Heinlein's books are a good read, but the last Heinlein I tried was by an author who was using his notes to write what would have been Heinlein's last book. It's not to my taste and will likely get returned to the library resale box.

Yes - a long voyage with time to read would be quite nice. A very good item for the bucket list. Pat

Re: Book Bin

PostPosted: Fri Feb 15, 2013 6:47 pm
by bob perry
I was recently hired by an author to provide an illustration for his new novel. He gave me some brief specs for the boat that will apear as an illustration in the book. That's all I should tell you. That's all I know.
I thought it would be a pice of cake to draw a sail plan for a design that didn't exist. It was difficult. As I told Tim, "It's like being asked to play lead guitar on a song you have never heard that has no chord changes."
But after fussing around for a few days I began to get into it.
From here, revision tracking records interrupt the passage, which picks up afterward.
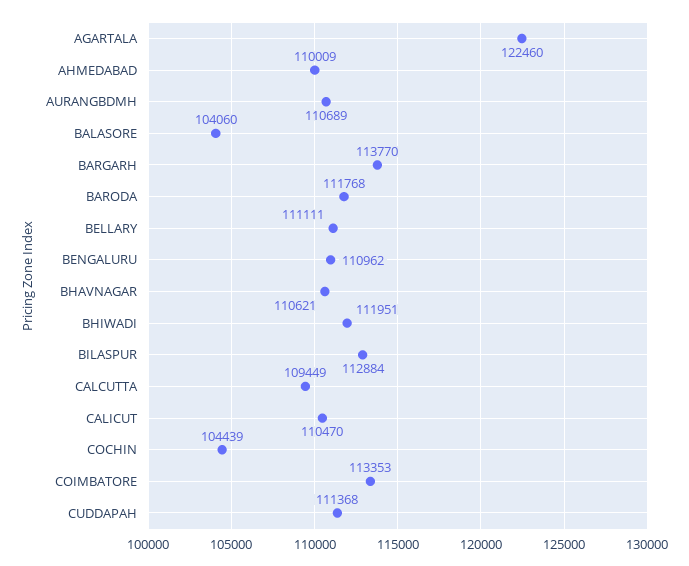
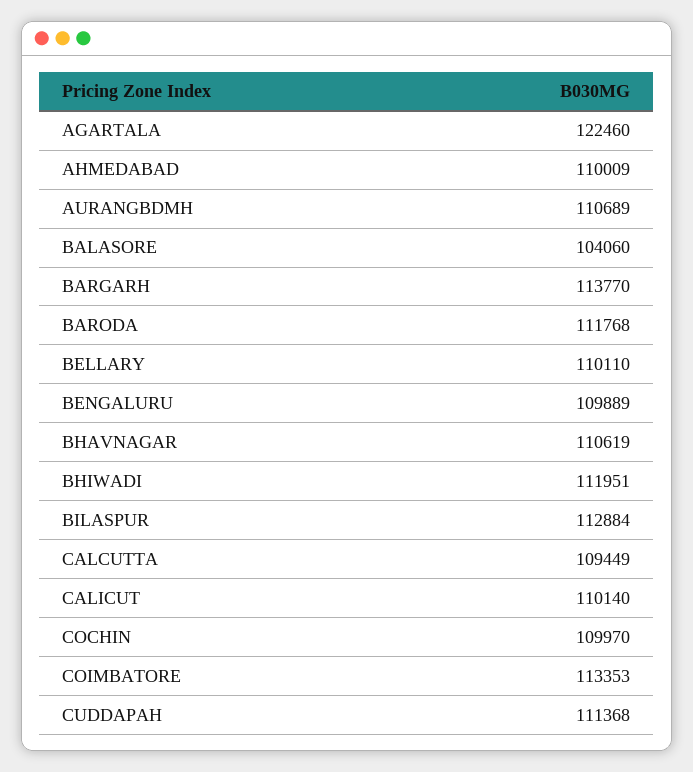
BELLARY: 111111 -> 110110
BENGALURU: 110962 -> 109889
BHAVNAGAR: 110621 -> 110619
CALICUT: 110470 -> 110140
COCHIN: 104439 -> 109970

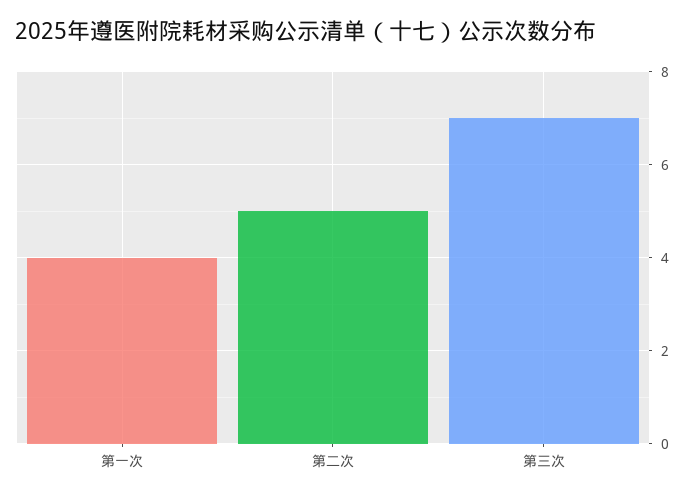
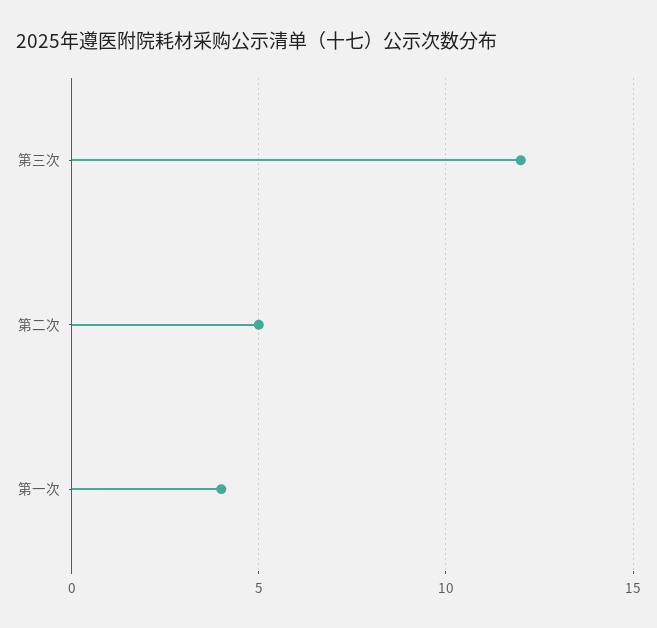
第三次: 7 -> 12

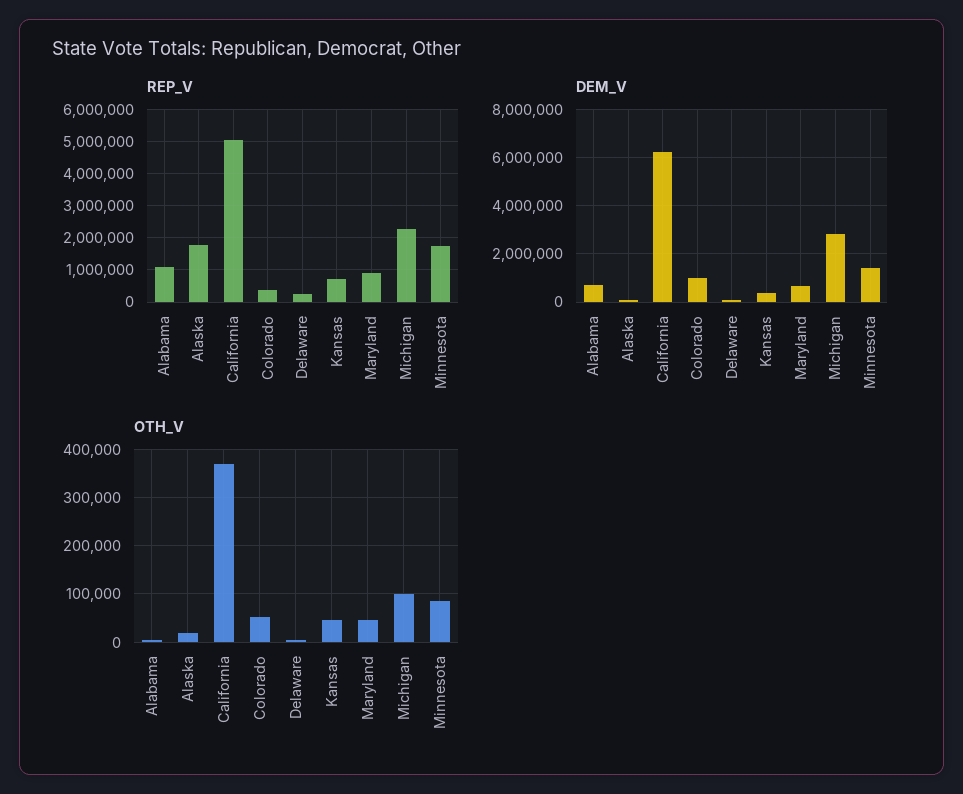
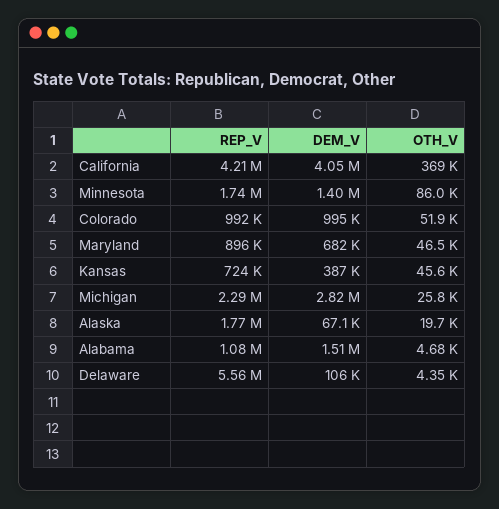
REP_V, California: 5000000 -> 4210000
REP_V, Colorado: 400000 -> 992000
REP_V, Delaware: 200000 -> 5560000
DEM_V, Alabama: 750000 -> 1510000
DEM_V, California: 6250000 -> 4050000
OTH_V, Michigan: 100000 -> 25800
I'm open to suggestions if you have any that would help bring the sail plan to life.

Re: Book Bin

PostPosted: Sat Feb 16, 2013 10:00 am
by Cherie320
Quite good looking. Should help sell a few books - maybe even a bunch of loto tickets. Pat

Re: Book Bin

PostPosted: Sat Feb 16, 2013 11:41 am
by Soñadora
Bob writes new book:

"The boat who wouldn't exist."

That boat looks great Bob. Sadly, I have no suggestions for improvement.

Re: Book Bin

PostPosted: Sat Feb 16, 2013 12:44 pm
by bob perry
The rudder looks small because there are twin rudders. That was one of thre author's specs.

Bob P.

Re: Book Bin

PostPosted: Sat Feb 16, 2013 4:39 pm
by viktor
BeauV wrote:A DOG's PURPOSE by Cameron - touching story of being a dog and taking care of your people, from the Doug's point of view.

ONE BULLET AWAY by Fick - great and realistic read about being a Marine Corp Officer


A little to the party again,but if you enjoyed "Dogs Purpose" I hope you have read "THE ART OF RACING IN THE RAIN" by Garth Stein,a wonderful book for those who love dogs.
Bob this one has got your name all over it. Note if you do go to get it be sure to get that title and not" RACING IN THE RAIN MY LIFE AS A DOG" same book but the latter has been dumbed down for younger readers.

Re: Book Bin

PostPosted: Sat Feb 16, 2013 10:33 pm
by JoeP
I liked The Art of Racing in the Rain as well Viktor. Great book.